Work required -
Scan the entries below for the string "thumb" and copy every line where it turns up.

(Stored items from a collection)
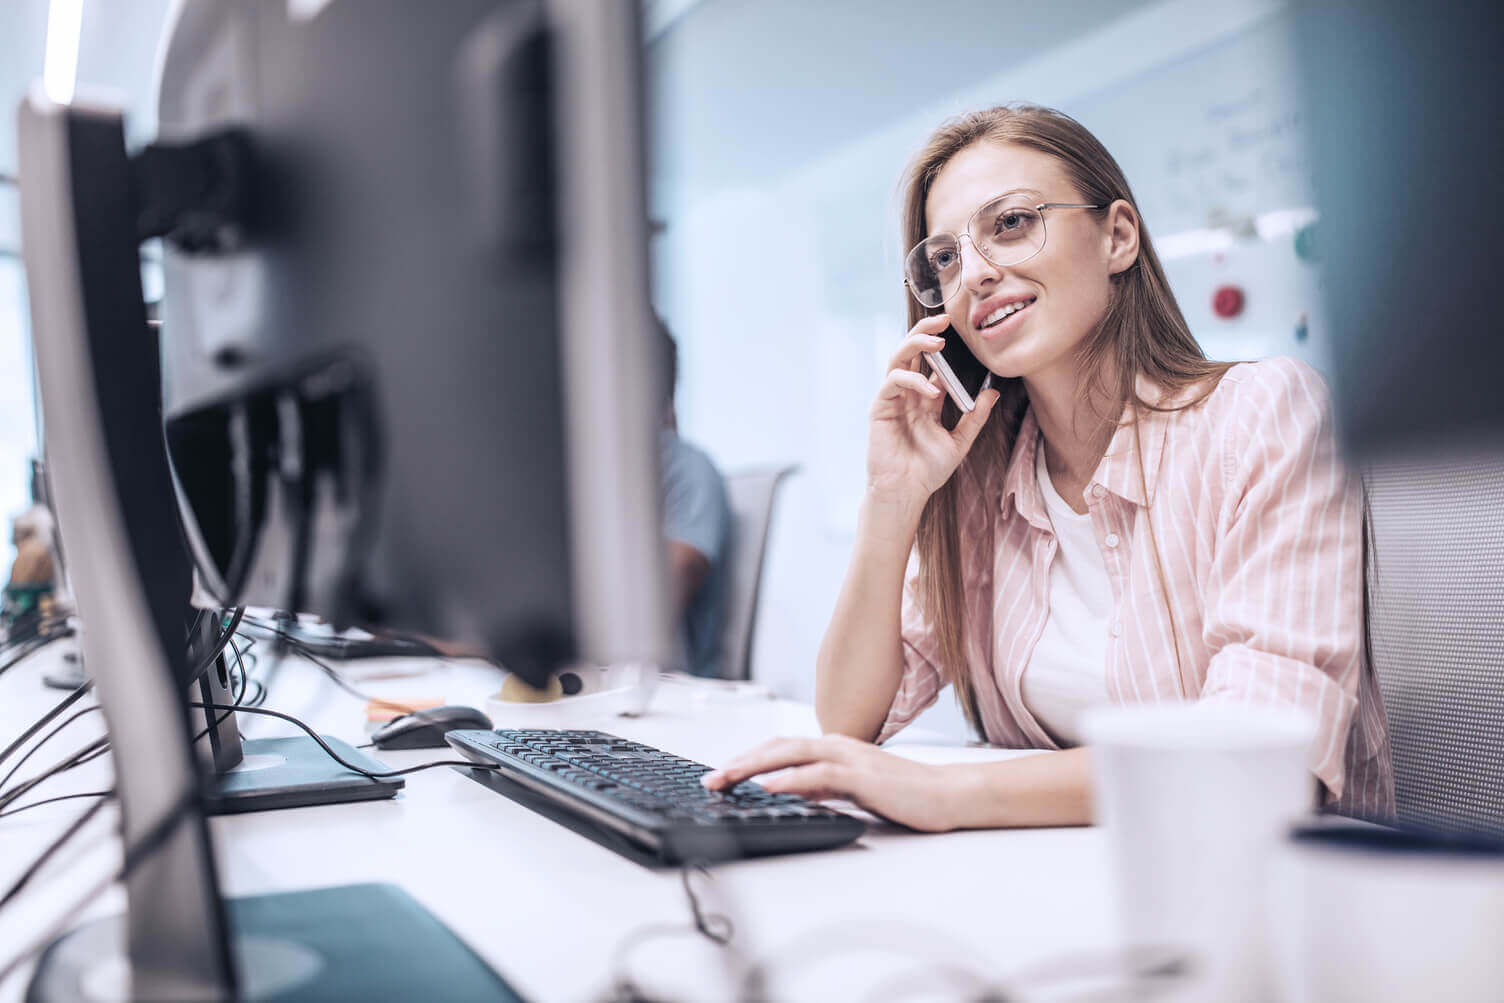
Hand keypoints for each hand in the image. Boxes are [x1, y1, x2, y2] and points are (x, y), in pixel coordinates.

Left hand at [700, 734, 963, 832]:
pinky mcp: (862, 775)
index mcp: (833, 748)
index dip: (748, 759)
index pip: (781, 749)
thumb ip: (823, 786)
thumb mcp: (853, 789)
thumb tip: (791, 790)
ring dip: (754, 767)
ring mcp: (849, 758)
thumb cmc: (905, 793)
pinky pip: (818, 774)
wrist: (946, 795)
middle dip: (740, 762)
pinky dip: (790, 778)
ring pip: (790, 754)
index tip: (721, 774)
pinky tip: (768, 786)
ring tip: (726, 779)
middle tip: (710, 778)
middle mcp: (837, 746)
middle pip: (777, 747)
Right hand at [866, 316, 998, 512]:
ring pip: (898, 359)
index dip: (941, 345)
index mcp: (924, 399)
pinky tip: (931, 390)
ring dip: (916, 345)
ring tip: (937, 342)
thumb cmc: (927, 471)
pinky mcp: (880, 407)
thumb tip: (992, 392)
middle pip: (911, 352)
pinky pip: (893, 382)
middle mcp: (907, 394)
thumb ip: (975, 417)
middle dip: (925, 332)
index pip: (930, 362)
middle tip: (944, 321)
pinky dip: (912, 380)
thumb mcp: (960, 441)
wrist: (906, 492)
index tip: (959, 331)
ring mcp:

Exercise result -
thumb ip: (823, 786)
thumb mcp: (853, 789)
thumb tip: (791, 790)
thumb cmc: (905, 793)
thumb cmc: (927, 471)
thumb tip: (992, 392)
thumb ip: (975, 417)
thumb mcp: (960, 441)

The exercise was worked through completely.